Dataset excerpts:
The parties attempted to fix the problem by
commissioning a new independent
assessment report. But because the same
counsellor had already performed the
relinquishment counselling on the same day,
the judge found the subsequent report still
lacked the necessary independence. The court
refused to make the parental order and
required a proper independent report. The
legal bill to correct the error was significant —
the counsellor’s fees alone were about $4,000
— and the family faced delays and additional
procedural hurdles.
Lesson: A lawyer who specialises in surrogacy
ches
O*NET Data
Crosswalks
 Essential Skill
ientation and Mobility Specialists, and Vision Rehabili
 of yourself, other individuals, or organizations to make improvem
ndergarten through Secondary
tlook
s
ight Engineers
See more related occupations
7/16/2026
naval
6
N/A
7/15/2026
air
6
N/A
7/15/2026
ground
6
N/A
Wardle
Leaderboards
...
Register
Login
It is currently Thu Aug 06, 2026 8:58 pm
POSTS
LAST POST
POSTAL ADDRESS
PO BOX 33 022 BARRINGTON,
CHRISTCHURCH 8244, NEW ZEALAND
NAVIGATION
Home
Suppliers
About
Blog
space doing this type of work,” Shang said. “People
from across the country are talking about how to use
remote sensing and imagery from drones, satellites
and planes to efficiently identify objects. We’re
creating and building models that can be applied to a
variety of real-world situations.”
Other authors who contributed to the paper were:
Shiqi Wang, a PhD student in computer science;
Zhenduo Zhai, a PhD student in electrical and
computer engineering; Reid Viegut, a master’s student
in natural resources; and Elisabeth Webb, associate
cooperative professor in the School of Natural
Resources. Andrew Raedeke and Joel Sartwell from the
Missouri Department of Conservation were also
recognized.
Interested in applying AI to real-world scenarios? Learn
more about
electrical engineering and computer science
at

TASK ITEM: From the entries above, extract every line that contains the word "student".

PROBLEM SOLUTION:
Shiqi Wang, a PhD student in computer science;
Zhenduo Zhai, a PhD student in electrical and
computer engineering; Reid Viegut, a master’s student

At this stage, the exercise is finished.